The academic interrogation of an issue leads to comprehension of its complexity; it does not (nor should it) lead to joining a party or marching down Main Street. That is what I mean by saying that the issue shouldn’t be taken normatively; taking it that way would require following its paths and byways to the point where one embarks upon a course of action; taking it academically requires that one stop short of action and remain in the realm of deliberation so long as the academic context is in session; action, if it comes, comes later or after class.
(continued due to character limit)
On multiple occasions, I've seen people here gripe about collegians being unable, on campus, to say whatever suits them. Just as parents draw a line about what of their guidance is open for debate, college students face constraints on what they can and cannot say in an academic context. To wit, the experience and insights I impart to my kids aren't by them things to question. When they have the life experience, intellectual knowledge and acuity to make their own marks in the world and not depend on the ones I've made for their sufficiency, I will have achieved my goal of raising them, and at that point all of my input will for them be reduced to suggestion status, whereupon they become free to conduct their affairs as they see fit, free to express themselves as they desire, and free to raise their own kids as I raised them or differently.
The same concept applies in higher education settings. When students reach the point that they have original ideas that withstand rigorous scrutiny, the discipuli will have then earned the right to speak freely on topics that capture their interest and that fall within the scope of their expertise. Until then, however, they need to sit down, take notes and, where/when fitting, ask intelligent questions.
Freedom of speech is not an academic value. Accuracy of speech is an academic value; completeness of speech is an academic value; relevance of speech is an academic value. Each of these values is directly related to the goal of academic inquiry: getting a matters of fact and inference right. The operative commonplace is "following the evidence wherever it leads." One can’t do that if one's sources are suspect or nonexistent; one can’t do that if one only considers evidence favorable to one's preferred predicates; one can’t do that if one's evidence is far afield and hasn’t been persuasively connected to the instant matter of fact.
Nor can one follow the evidence wherever it leads if what guides one be a desire that inquiry reach a conclusion sympathetic to one's political views. If free speech is not an academic value because it is not the value guiding inquiry, free political speech becomes antithetical to inquiry: it skews inquiry in advance, one achieves one's end from the get-go.
Speech is political if, when answering questions, one believes it is one's task to answer normatively rather than dialectically.
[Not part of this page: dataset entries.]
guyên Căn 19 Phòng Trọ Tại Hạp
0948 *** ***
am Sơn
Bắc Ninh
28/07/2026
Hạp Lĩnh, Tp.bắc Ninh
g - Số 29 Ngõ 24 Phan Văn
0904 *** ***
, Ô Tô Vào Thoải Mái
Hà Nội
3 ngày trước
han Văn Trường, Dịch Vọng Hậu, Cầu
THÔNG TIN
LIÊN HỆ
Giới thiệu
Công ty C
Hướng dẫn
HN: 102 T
Any number of topics taken up in a classroom will contain moral and political issues, issues like discrimination, inequality, institutional racism. Those issues should be studied, analyzed, and historicized, but they shouldn’t, in the classroom, be debated with a view to forming and prosecuting a remedial agenda.
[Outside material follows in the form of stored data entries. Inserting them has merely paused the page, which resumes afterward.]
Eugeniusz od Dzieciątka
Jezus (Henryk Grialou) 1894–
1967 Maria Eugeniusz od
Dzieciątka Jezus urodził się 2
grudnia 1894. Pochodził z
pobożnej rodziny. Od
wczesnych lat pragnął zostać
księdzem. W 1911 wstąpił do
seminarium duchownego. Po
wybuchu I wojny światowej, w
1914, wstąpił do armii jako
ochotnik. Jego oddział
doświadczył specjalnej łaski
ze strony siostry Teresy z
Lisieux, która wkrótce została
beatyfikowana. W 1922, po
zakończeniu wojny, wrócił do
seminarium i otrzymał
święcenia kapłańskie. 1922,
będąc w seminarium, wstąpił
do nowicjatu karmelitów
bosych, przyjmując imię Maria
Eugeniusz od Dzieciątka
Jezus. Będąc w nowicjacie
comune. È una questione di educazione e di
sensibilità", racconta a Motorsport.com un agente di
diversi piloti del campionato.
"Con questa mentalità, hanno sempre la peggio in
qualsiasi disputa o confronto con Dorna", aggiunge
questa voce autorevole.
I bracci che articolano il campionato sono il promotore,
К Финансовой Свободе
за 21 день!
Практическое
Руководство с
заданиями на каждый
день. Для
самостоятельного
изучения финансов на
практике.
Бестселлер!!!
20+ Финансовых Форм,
The academic interrogation of an issue leads to comprehension of its complexity; it does not (nor should it) lead to joining a party or marching down Main Street. That is what I mean by saying that the issue shouldn’t be taken normatively; taking it that way would require following its paths and byways to the point where one embarks upon a course of action; taking it academically requires that one stop short of action and remain in the realm of deliberation so long as the academic context is in session; action, if it comes, comes later or after class.